Já a presidente da Libre, Raquel Menezes, destacou a importância de se fortalecer a regionalização dos livros, como forma de “potencializar” a cadeia produtiva e evitar sua concentração.
O presidente da ANL comparou a lei do preço fixo às normas de trânsito:
“A Constituição garante o ir e vir, mas para que isso aconteça, normas de trânsito foram fixadas para o bem de todos”.
Ele lembrou também que a lei brasileira já determina que cabe ao editor estabelecer o preço do livro. Isso significa, na sua opinião, que “já há uma regulamentação para o livro nacional”. No quadro atual, só o varejo não está regulado, “o que gera distorção”.

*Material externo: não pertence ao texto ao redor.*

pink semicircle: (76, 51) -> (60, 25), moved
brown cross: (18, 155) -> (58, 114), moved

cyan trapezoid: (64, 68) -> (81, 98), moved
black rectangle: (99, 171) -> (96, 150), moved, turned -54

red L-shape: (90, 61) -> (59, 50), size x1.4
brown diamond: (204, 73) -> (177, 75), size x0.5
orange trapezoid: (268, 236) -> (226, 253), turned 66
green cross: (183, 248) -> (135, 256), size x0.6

“Uma roupa sofre liquidação somente no final de cada estação. Já o livro sofre liquidação no seu lançamento”, observou Afonso Martin.

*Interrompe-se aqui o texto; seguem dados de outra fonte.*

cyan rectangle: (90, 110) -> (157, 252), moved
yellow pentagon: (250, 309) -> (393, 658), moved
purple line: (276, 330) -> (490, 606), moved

O presidente do SNEL, Marcos da Veiga Pereira, afirmou que o setor no Brasil ainda está longe de explorar seu potencial. Para comprovar isso, fez as contas: o mercado francês tem um faturamento de 2,8 bilhões de euros; o mercado brasileiro faturou em 2014 somente com vendas ao mercado 4,2 bilhões de reais (cerca de 1,4 bilhão de euros):
“É metade do mercado francês com uma população três vezes maior”, observou.
Sobre a iniciativa da senadora Fátima Bezerra de apresentar o projeto de lei e colocar o preço fixo em debate, reunindo os principais presidentes de entidades do livro do país, já é por si só, na opinião do presidente do SNEL, “um mérito extraordinário”.
“A união das entidades do livro em torno do assunto já foi um passo muito construtivo para o setor”, afirmou Marcos da Veiga Pereira.
Ao encerrar o seminário, a senadora sugeriu que a lei do preço fixo receba o nome de Lei Carlos Drummond de Andrade e lançou o desafio para que se faça um esforço de trabalho para que, no final do ano, o texto saia do Senado para apreciação da Câmara. Ela disse que gostaria de ver a lei em vigor em 2016.
“Se a lei permitir evitar o fechamento de livrarias e ajudar a ampliar o espaço para o livro no país, terá cumprido o seu papel”, afirmou a senadora Fátima Bezerra.